Der Heiland ist gekommen,
Hat unser armes Fleisch
Und Blut an sich genommen
Und nimmet uns zu Blutsverwandten an.

But Dürr breaks his lines like this:

Der Heiland ist gekommen,
Hat unser armes Fleisch und Blut
An sich genommen
Und nimmet uns zu Blutsverwandten an.

The different line-content and the capitalisation of 'An' on the start of the third line makes Dürr's text different from Bach Digital's (but, incidentally, agrees with Bischoff's). In my German text, you'll find I break and capitalise the lines as Dürr has them, not as Bach Digital do.

Bach Digital do seem to have a rather 'personal' approach to punctuation and line-breaks, unfortunately: quite a lot of them do not agree with Dürr.

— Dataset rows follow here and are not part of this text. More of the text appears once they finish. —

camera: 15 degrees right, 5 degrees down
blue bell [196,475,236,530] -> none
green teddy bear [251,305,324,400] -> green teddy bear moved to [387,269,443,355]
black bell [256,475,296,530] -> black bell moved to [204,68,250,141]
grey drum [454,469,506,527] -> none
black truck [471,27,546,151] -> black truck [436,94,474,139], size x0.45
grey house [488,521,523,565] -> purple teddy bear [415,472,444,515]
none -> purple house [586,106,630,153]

Nevertheless, BD has the distinct advantage of being in digital form, whilst Dürr remains strictly paper-based!

The use of Dürr as the 'tie-breaker' is perhaps not particularly justified: I've seen what I believe to be several typographical mishaps in his German text (2006 edition), but he is generally regarded as an authority on the subject of Bach's cantatas, so I defer to his reading of the text and just have to keep my fingers crossed that Oxford University Press knew what they were doing when they typeset it!

Very occasionally, I've had to add extra line breaks that are not in the Dürr 'master' version, simply to make sure my text will fit on the page correctly. You can usually tell when this has happened if the linestarts with a lower-case letter, rather than a more usual upper-case one.